== Directions for this task ==
Render the lines below as a Markdown table with two columns, Row and Line: number each row and put one line in it. Skip blank lines and leave out the pictures.

Begin

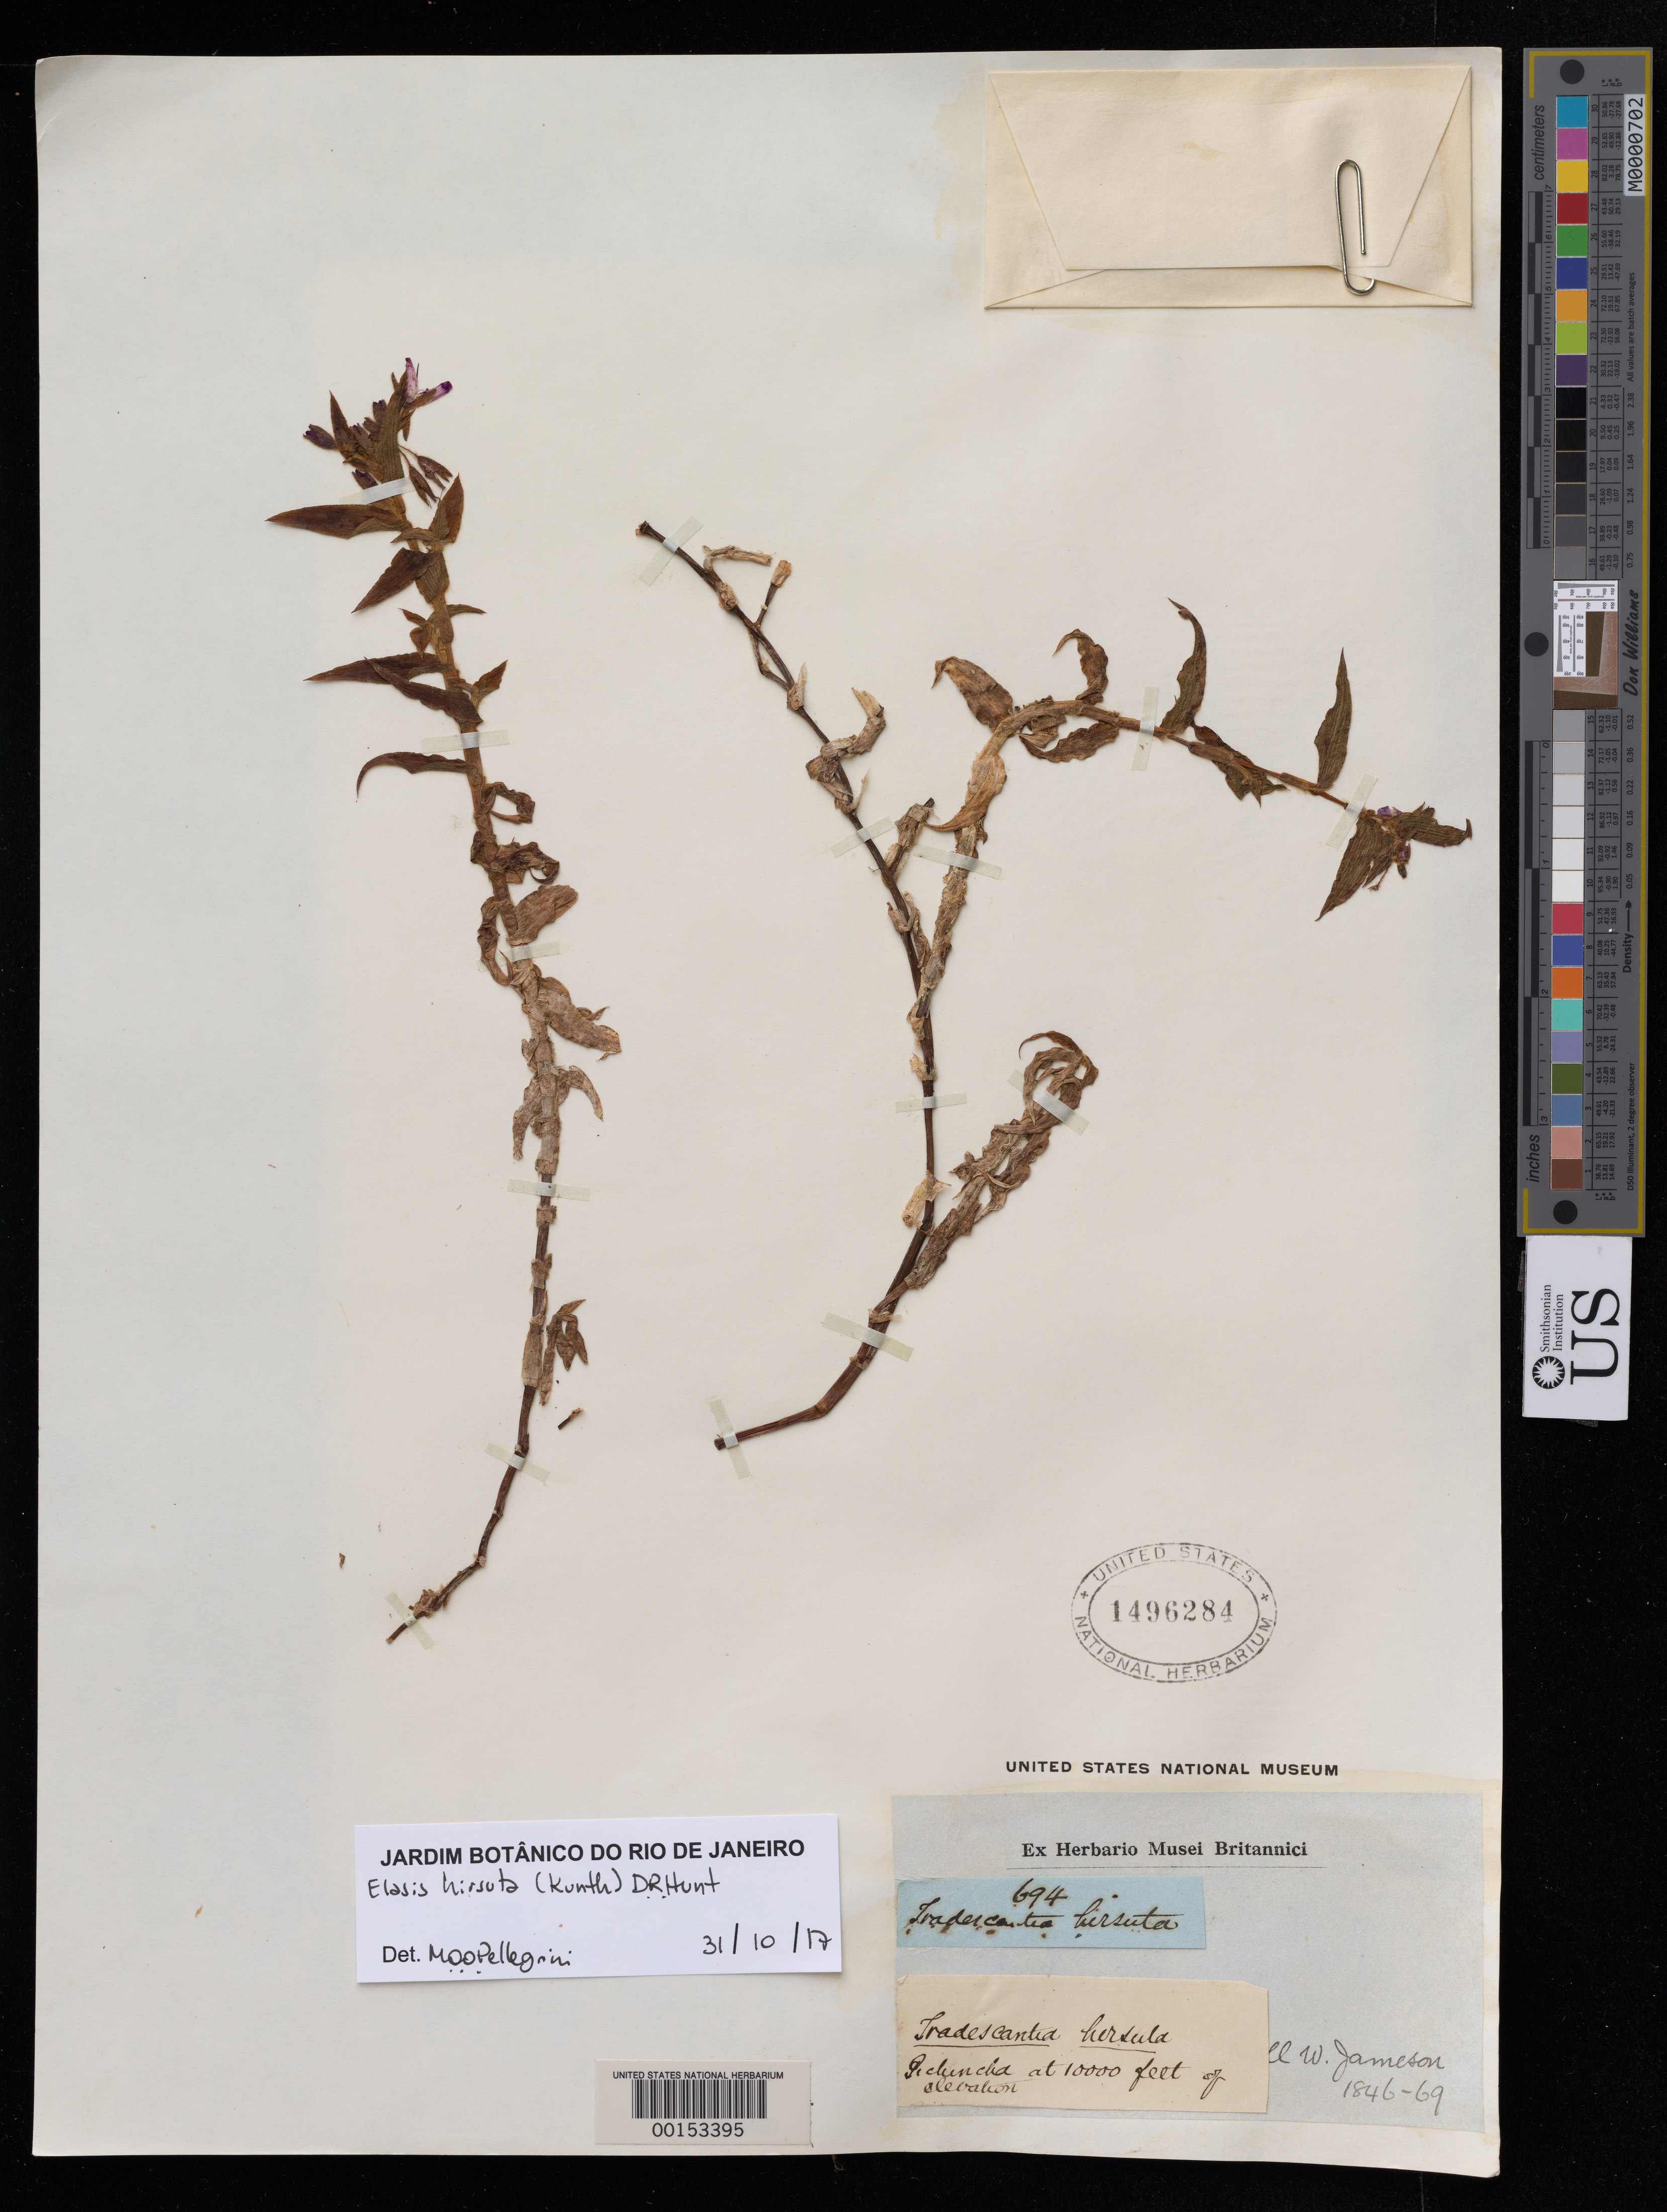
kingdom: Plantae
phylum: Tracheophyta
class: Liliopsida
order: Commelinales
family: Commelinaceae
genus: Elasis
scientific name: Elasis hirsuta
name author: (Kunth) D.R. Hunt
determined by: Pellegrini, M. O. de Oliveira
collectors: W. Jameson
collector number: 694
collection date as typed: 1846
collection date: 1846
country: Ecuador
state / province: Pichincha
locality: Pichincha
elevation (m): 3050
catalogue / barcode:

End

== Reply ==
| Row | Line |
|---|---|
| 1 | kingdom: Plantae |
| 2 | phylum: Tracheophyta |
| 3 | class: Liliopsida |
| 4 | order: Commelinales |
| 5 | family: Commelinaceae |
| 6 | genus: Elasis |
| 7 | scientific name: Elasis hirsuta |
| 8 | name author: (Kunth) D.R. Hunt |
| 9 | determined by: Pellegrini, M. O. de Oliveira |
| 10 | collectors: W. Jameson |
| 11 | collector number: 694 |
| 12 | collection date as typed: 1846 |
| 13 | collection date: 1846 |
| 14 | country: Ecuador |
| 15 | state / province: Pichincha |
| 16 | locality: Pichincha |
| 17 | elevation (m): 3050 |
| 18 | catalogue / barcode: |